▶ **Given exercise**
In the risk and return page, what does the Sharpe ratio measure?

▶ **Page excerpt**
******************************

Risk and Return

OpenStax Principles of Finance (CC BY 4.0) · MIT OCW 15.401 (CC BY-NC-SA 4.0)

Investments that offer higher expected returns usually expose investors to more risk. Variance measures dispersion around the mean, and the Sharpe ratio measures excess return over the risk-free rate per unit of volatility.

Expected return

The expected return is the probability-weighted average of all possible outcomes. If an asset has three scenarios with known probabilities and returns, multiply each return by its probability and sum.

Scheme

; Expected return: E[R] = sum of p_i * r_i
; Three scenarios: boom (30%), normal (50%), bust (20%)

(define (expected-return probs returns)
  (apply + (map * probs returns)))

(define probs '(0.30 0.50 0.20))
(define returns '(0.25 0.10 -0.15))

(define er (expected-return probs returns))
(display "E[R] = ") (display er) (newline)
; 0.30*0.25 + 0.50*0.10 + 0.20*(-0.15)
; = 0.075 + 0.05 - 0.03 = 0.095

(display "Expected return: ")
(display (* er 100)) (display "%")

Variance and standard deviation

Variance is the expected squared deviation from the mean. Standard deviation is its square root, in the same units as returns. A higher standard deviation means wider dispersion of outcomes.

******************************

▶ **Collected data**

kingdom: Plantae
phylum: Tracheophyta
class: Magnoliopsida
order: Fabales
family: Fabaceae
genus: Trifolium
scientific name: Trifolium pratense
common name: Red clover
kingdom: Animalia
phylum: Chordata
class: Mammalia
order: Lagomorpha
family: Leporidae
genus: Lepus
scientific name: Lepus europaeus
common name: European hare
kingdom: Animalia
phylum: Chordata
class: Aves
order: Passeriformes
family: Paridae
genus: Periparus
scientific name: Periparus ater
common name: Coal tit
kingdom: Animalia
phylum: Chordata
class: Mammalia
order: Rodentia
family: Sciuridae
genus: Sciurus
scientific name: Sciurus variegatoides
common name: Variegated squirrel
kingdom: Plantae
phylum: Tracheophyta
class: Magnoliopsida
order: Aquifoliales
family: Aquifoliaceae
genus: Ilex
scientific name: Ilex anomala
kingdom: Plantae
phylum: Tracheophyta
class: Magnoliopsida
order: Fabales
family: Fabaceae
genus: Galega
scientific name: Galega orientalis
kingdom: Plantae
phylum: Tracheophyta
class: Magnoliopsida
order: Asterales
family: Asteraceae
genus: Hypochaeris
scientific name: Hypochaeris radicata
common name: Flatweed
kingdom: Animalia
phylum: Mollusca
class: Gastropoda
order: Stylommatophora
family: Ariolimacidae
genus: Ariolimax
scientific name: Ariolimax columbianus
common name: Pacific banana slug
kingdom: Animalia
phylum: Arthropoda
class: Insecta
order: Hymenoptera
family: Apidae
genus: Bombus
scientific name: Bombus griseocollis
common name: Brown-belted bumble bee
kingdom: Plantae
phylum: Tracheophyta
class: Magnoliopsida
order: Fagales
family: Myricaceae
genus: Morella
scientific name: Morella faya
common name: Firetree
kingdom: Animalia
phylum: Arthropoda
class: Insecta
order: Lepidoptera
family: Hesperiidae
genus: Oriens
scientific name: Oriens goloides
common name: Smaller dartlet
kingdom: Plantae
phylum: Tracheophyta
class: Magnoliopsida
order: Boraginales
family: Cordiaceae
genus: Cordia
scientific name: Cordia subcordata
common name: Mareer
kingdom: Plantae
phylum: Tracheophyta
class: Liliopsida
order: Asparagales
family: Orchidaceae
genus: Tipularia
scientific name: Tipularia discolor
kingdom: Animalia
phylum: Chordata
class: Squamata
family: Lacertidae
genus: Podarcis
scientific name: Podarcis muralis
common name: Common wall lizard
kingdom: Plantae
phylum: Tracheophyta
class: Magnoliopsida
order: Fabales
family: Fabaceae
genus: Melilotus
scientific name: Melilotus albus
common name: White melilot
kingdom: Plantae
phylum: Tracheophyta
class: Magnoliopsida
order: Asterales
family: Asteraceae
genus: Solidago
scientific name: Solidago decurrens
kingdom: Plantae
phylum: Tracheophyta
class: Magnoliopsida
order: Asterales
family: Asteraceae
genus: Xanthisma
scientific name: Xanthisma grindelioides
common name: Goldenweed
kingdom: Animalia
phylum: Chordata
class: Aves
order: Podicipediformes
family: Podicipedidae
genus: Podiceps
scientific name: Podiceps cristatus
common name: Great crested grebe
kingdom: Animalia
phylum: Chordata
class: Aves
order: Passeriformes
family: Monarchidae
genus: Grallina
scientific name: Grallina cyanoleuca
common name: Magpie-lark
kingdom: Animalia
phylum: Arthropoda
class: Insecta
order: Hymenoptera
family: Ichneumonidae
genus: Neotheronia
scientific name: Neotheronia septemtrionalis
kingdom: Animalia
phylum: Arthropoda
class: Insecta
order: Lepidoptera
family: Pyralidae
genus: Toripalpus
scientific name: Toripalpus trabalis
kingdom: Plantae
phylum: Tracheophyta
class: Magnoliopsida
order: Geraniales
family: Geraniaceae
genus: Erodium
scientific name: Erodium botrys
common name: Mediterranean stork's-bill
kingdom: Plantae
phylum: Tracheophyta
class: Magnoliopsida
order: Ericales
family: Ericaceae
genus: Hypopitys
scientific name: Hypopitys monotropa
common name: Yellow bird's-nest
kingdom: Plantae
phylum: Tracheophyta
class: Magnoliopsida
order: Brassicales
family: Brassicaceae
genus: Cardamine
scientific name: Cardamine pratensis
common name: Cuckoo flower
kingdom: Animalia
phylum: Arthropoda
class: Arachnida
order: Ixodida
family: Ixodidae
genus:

******************************

▶ **Task solution**
Excess return over the risk-free rate per unit of volatility.